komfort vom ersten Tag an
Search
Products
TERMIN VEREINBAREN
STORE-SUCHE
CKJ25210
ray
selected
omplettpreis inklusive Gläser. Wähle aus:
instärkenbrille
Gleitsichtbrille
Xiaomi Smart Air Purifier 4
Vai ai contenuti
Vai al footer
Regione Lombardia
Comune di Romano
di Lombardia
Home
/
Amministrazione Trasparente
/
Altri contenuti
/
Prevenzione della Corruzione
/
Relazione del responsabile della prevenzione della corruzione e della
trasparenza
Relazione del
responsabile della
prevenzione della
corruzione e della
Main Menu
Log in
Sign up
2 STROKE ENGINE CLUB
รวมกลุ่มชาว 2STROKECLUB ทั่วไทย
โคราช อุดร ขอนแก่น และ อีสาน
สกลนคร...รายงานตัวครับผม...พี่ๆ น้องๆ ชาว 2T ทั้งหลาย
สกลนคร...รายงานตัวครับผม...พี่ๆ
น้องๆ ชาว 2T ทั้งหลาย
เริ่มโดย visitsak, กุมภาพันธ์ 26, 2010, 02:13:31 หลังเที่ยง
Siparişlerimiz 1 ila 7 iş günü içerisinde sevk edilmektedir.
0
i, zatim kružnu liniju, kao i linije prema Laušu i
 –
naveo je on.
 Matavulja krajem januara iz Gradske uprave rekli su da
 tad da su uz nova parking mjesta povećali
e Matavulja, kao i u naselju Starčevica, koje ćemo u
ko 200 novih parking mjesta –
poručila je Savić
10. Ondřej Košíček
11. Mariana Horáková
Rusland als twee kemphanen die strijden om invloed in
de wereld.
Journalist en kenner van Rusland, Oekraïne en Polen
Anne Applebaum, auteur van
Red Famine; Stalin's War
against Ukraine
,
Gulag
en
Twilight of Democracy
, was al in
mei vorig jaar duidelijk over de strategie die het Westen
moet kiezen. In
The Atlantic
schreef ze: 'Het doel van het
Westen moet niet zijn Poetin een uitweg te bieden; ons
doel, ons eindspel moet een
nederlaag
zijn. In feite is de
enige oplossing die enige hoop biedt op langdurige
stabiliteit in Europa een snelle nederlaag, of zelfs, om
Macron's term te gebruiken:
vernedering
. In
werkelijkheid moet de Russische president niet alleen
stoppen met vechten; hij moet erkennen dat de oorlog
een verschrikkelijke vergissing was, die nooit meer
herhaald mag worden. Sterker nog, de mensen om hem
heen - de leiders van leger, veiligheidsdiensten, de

◆ ◆ ◆ ◆ ◆

TASK GOAL =
Print each entry above exactly as given.

OUTPUT OF THE TASK =
komfort vom ersten Tag an
Search
Products
TERMIN VEREINBAREN
STORE-SUCHE
CKJ25210
ray
selected
omplettpreis inklusive Gläser. Wähle aus:
instärkenbrille
Gleitsichtbrille
Xiaomi Smart Air Purifier 4
Vai ai contenuti
Vai al footer
Regione Lombardia
Comune di Romano
di Lombardia
Home
/
Amministrazione Trasparente
/
Altri contenuti
/
Prevenzione della Corruzione
/
Relazione del responsabile della prevenzione della corruzione e della
trasparenza
Relazione del
responsabile della
prevenzione della
corruzione e della
Main Menu
Log in
Sign up
2 STROKE ENGINE CLUB
รวมกลุ่มชาว 2STROKECLUB ทั่วไทย
โคราช อุดร ขอนแก่น และ อีสาน
สกลนคร...รายงานตัวครับผม...พี่ๆ น้องๆ ชาว 2T ทั้งหลาย
สกลนคร...รายงานตัวครับผม...พี่ๆ
น้องๆ ชาว 2T ทั้งหลาย
เริ่มโดย visitsak, กุมภาพันธ์ 26, 2010, 02:13:31 หลังเที่ยง
Siparişlerimiz 1 ila 7 iş günü içerisinde sevk edilmektedir.
0
i, zatim kružnu liniju, kao i linije prema Laušu i
 –
naveo je on.
 Matavulja krajem januara iz Gradske uprave rekli su da
 tad da su uz nova parking mjesta povećali
e Matavulja, kao i u naselju Starčevica, koje ćemo u
ko 200 novih parking mjesta –
poručila je Savić
10. Ondřej Košíček
11. Mariana Horáková
Rusland als twee kemphanen die strijden om invloed in
de wereld.
Journalist en kenner van Rusland, Oekraïne en Polen
Anne Applebaum, auteur van
Red Famine; Stalin's War
against Ukraine
,
Gulag
en
Twilight of Democracy
, was al in
mei vorig jaar duidelijk over de strategie die het Westen
moet kiezen. In
The Atlantic
schreef ze: 'Het doel van het
Westen moet niet zijn Poetin een uitweg te bieden; ons
doel, ons eindspel moet een
nederlaag
zijn. In feite is de
enige oplossing die enige hoop biedt op langdurige
stabiliteit in Europa een snelle nederlaag, of zelfs, om
Macron's term te gebruiken:
vernedering
. In
werkelijkheid moet de Russische president niet alleen
stoppen met vechten; hij moet erkennen dat de oorlog
een verschrikkelijke vergissing was, die nooit meer
herhaald mag worden. Sterker nog, de mensen om hem
heen - de leiders van leger, veiligheidsdiensten, de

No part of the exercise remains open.